• INSTRUCTIONS FOR THE TASK: Output the full listing below exactly; the images stay out.

• STORED DATA:
* * * * * * * * *

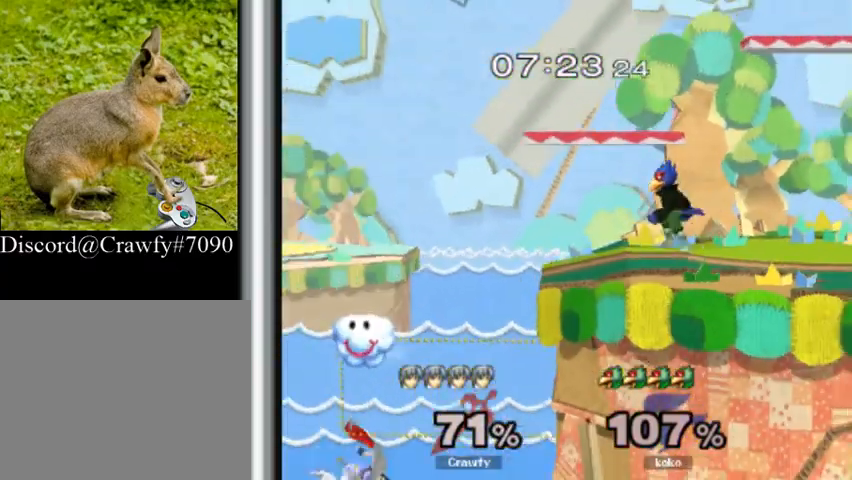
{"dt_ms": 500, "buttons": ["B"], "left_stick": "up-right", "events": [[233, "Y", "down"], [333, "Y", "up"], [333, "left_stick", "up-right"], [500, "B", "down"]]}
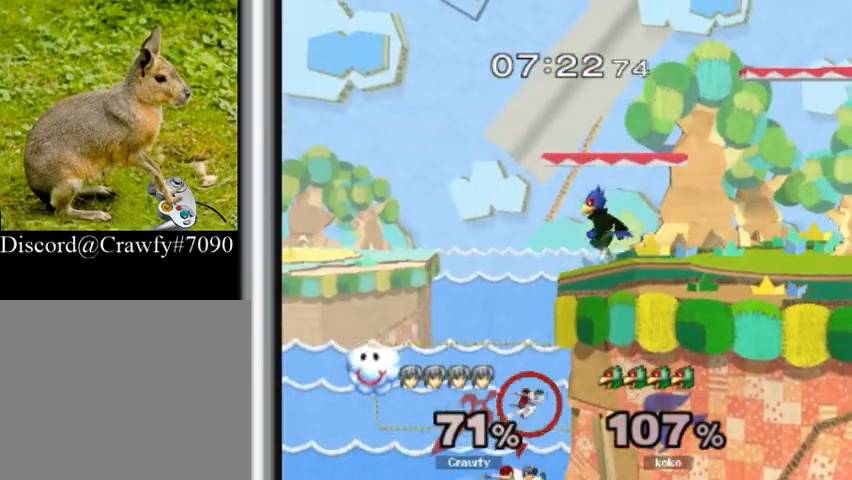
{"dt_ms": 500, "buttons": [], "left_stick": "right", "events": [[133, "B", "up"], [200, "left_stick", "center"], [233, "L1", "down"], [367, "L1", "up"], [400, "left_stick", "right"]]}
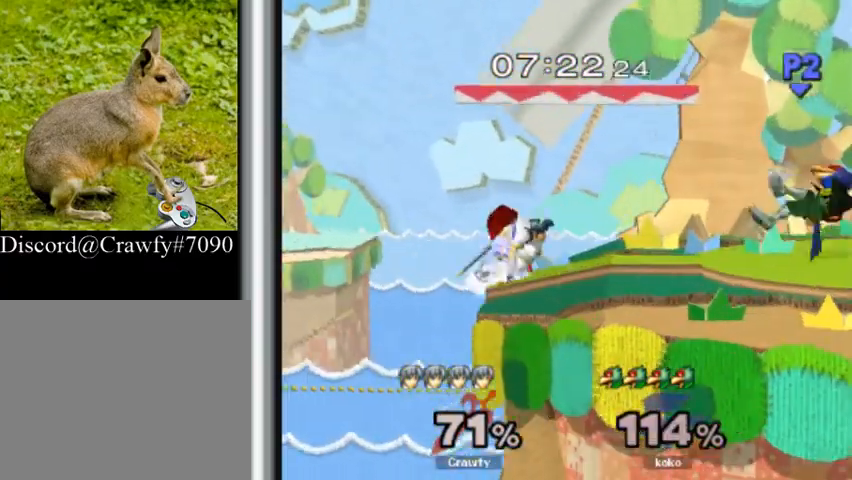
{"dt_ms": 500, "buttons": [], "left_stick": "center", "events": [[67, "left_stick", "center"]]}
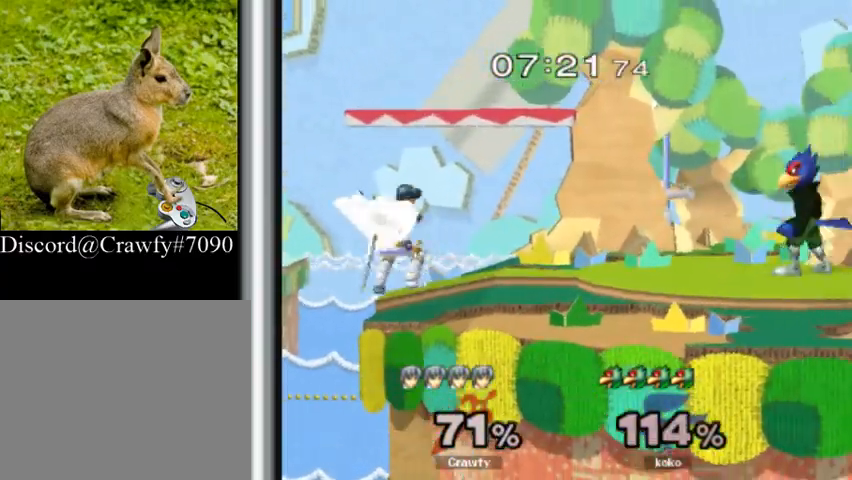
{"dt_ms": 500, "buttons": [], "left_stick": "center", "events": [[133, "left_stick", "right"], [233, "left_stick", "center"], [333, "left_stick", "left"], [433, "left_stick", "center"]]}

* * * * * * * * *

• YOUR SOLUTION:
{"dt_ms": 500, "buttons": ["B"], "left_stick": "up-right", "events": [[233, "Y", "down"], [333, "Y", "up"], [333, "left_stick", "up-right"], [500, "B", "down"]]}
{"dt_ms": 500, "buttons": [], "left_stick": "right", "events": [[133, "B", "up"], [200, "left_stick", "center"], [233, "L1", "down"], [367, "L1", "up"], [400, "left_stick", "right"]]}
{"dt_ms": 500, "buttons": [], "left_stick": "center", "events": [[67, "left_stick", "center"]]}
{"dt_ms": 500, "buttons": [], "left_stick": "center", "events": [[133, "left_stick", "right"], [233, "left_stick", "center"], [333, "left_stick", "left"], [433, "left_stick", "center"]]}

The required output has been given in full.